Carra was soon in her new home (a shed) for the next 7 months. You can store the boat safely outside but given that we couldn’t visit to check on her after winter storms we decided to go for the safer option. Also it wont be as cold in the winter inside plus when we do come to do work on her – regardless of the weather we will be able to crack on. Many of the locals leave their boats outside and have a big tent that is erected on poles or the other option is to have the boat shrink wrapped.
Very fortuitously there was a mobile platform in the shed which I borrowed, which made washing the hull and polishing her a whole lot easier. Though polishing a 42ft boat by hand is anything but easy as my body will attest too – given that I could hardly move the next day. In order to be able to not walk like Quasimodo, I decided to break down the task and completed it over the next few days. We left a bag of beers for the owner of the platform – I don’t think that I would have completed it without it.
The major job was preparing the boat for winter – which can get as low as -30C. So it was essential to remove all water from the freshwater pipes and taps. This involved using the dinghy pump to blow air down them. Mags at one end of the pipe with the pump– and I was waiting in the heads with a bucket for the squirt of water – as if milking a cow only long distance. Though our neighbour Anders a sprightly Eighty-year-old did suggest using vodka in the fresh water system – no wonder he is spritly! Everything else: engine/ heads/bilge pumps/deckwash/holding tank all now have antifreeze in them.

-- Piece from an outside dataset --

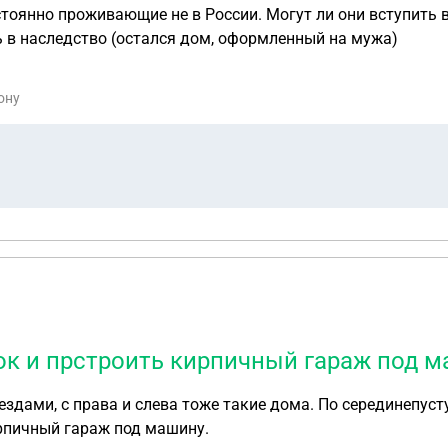
 вступить в наследство (остался дом, оформленный на мужа)
ону
ток и прстроить кирпичный гараж под 
ирпичный гараж под машину.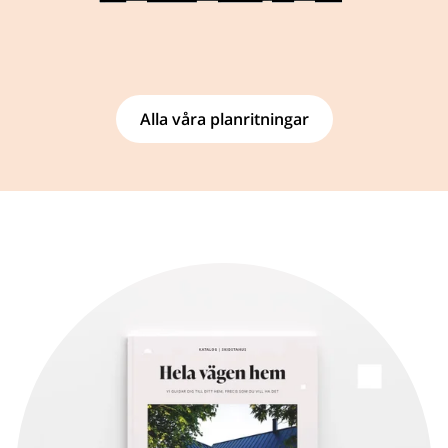
Alla våra planritningar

The only frustration was servicing a winch and a white plastic bit that wouldn’t budge and broke when I levered it off with a screw driver. So much for winches that are easy to maintain according to the maker…
We also looked at all the berths to find suitable ones. Whilst our current berth has an uninterrupted view down the fjord (does Sweden have fjords?). It does mean that we face the prevailing wind and quite a fetch can build up and result in Carra being pinned against the fenders which grind away on the topsides – not ideal. So we are keen to move berth for next season.
It was soon time for me to head home and Mags stayed for a couple more days to tackle a few more jobs and to bring the car back by ferry. But also given that this was our first time preparing the boat for winter in these conditions, we had booked an Engineer to check over our work. He was also able to show Mags how to ensure that water is out of the water pump. We are pleased to report that he gave us a A+.